Langit Menghitam

143 87 27
                                    

Persimpangan jalan ....

Kendaraan beroda dua yang dikendarai Rarendra melesat cepat di jalanan kota yang tak terlalu padat oleh kendaraan lain, kondisinya cukup senggang untuk Rarendra menambah kecepatan. Di balik helm hitamnya, Rarendra mengawasi jalanan, memperhatikan setiap plakat berwarna hijau yang terpasang sembari mencari nama jalan yang tertera pada alamat yang ia dapatkan dari Delisya. sesuai janjinya, ia berusaha untuk sampai dimana Delisya berada tepat saat waktu sarapan tiba. Bahkan Rarendra harus meliuk-liuk diantara kendaraan beroda empat yang tak mau dikalahkan kecepatannya, ia begitu menguasai jalanan kali ini.

Tepat di tepi trotoar dengan tiang lampu jalan di sebelahnya Rarendra menghentikan laju kendaraan Ducati-nya itu untuk sekedar melihat kembali arah yang GPS berikan untuk sampai di villa tempat singgah Delisya. Setelahnya, Rarendra pun melanjutkan perjalanan hingga kini ia telah meninggalkan jalanan kota penuh polusi yang digantikan oleh jalanan tak rata setelah tikungan pertama yang ia ambil. Pepohonan rimbun dikedua sisinya meminta Rarendra untuk memperlambat laju kendaraannya, hawa sejuk di pagi hari yang berembun begitu kentara, sia-sia jika tidak menikmatinya. Dari rongga-rongga dedaunan sinar sang surya menembus dengan redup, ia hadir dengan malu-malu.

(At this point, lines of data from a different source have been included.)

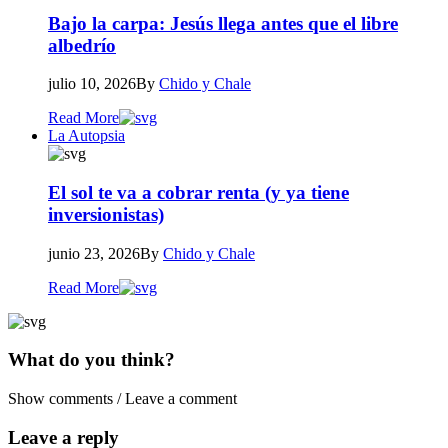
Bajo la carpa: Jesús llega antes que el libre
albedrío
julio 10, 2026
By
Chido y Chale
Read More
La Autopsia
El sol te va a cobrar renta (y ya tiene
inversionistas)
junio 23, 2026
By
Chido y Chale
Read More
What do you think?
Show comments / Leave a comment
Leave a reply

Melihat hanya ia yang melintas di jalanan panjang ini, Rarendra memberanikan diri untuk membuka gadget dengan motornya yang masih melaju pelan. Dibukanya lagi aplikasi penunjuk arah, mencari tahu titik dimana ia berada dan seberapa lama lagi untuknya sampai di villa. Layar gadgetnya menampilkan garis-garis lintasan perjalanan Rarendra, juga titik yang menunjukan posisinya, hingga suara operator GPS menunjukkan  sebuah persimpangan jalan yang tak lama lagi akan ia temui. Mendengar itu ia tersenyum singkat karena Rarendra tahu jika ia akan segera sampai, sesuai dengan janjinya.

Namun, tepat sebelum persimpangan jalan yang akan ia lalui, layar handphone milik Rarendra seketika mati tanpa ia tahu penyebabnya. Hal. Itu membuat Rarendra harus berhenti dan menepi. Ia menekan beberapa kali layar benda pipinya itu juga tombol power di sisi samping, akan tetapi itu semua tak membuahkan hasil. Layar hitam itu tak kunjung menyala.

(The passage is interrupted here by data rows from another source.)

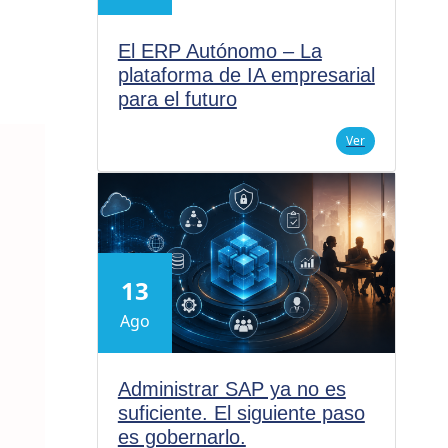
El ERP Autónomo – La
plataforma de IA empresarial
para el futuro
Ver
13
Ago
Administrar SAP ya no es
suficiente. El siguiente paso
es gobernarlo.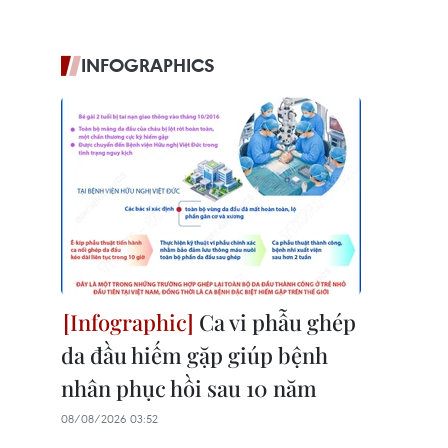
INFOGRAPHICS
Ca vi phẫu ghép
da đầu hiếm gặp giúp bệnh
nhân phục hồi sau 10 năm
08/08/2026 03:52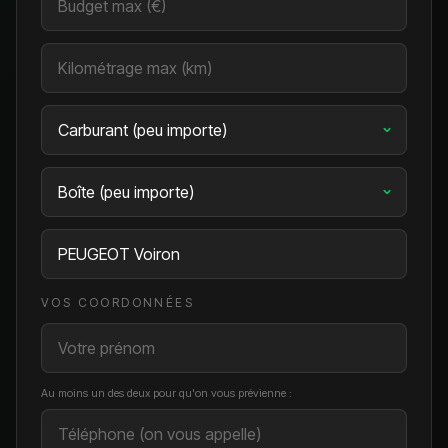
VOS COORDONNÉES
Au moins un des deux pour qu'on vous prévienne :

"Ada apa sih sama handphone gua? " gerutu Rarendra dengan kaca helmnya yang terbuka. "Perasaan udah gua cass semaleman. "

Laki-laki itu begitu kebingungan harus mengambil persimpangan jalan yang mana untuk melanjutkan langkahnya setelah apa yang terjadi pada handphone miliknya. Rarendra melepas helm hitamnya itu karena hawa pengap yang ia rasakan. Rambut hitam pekatnya yang kusut tak lupa ia rapikan sesaat setelah helm itu lepas dari kepalanya.

"Gimana nih? " Rarendra sesekali mencoba hal yang sama pada handphone nya, tapi semuanya tetap sama seperti sebelumnya.

Rarendra menyisir jalanan sepi tanpa siapa pun yang melintas, berharap ada seseorang yang dapat ia tanya sebagai petunjuk arah. Sampai ia mendapati seorang lelaki paruh baya pemilik rambut putih di seluruh bagian kepala juga jenggotnya yang ia berjalan membungkuk karena beban dalam pikulannya. Melihat hal itu Rarendra bergegas menuruni motor dan berlari kecil menghampiri sang kakek itu di sisi jalan.

"Kek ... kakek ..., " panggil Rarendra yang di susul dengan langkah kaki kakek itu yang berhenti.

"Maaf kek, saya ingin tanya, " Rarendra langsung pada inti pembicaraan. "Jalan Yatmo Kinasih itu sebelah mana ya, Kek? " tanyanya.

Bukannya menjawab kakek itu malah berucap juga dengan pertanyaan. "Mau apa kamu ke sana? "

"Saya ingin menemui temen saya, dia menginap di villa Mangkuaji, Kek, " jelas Rarendra.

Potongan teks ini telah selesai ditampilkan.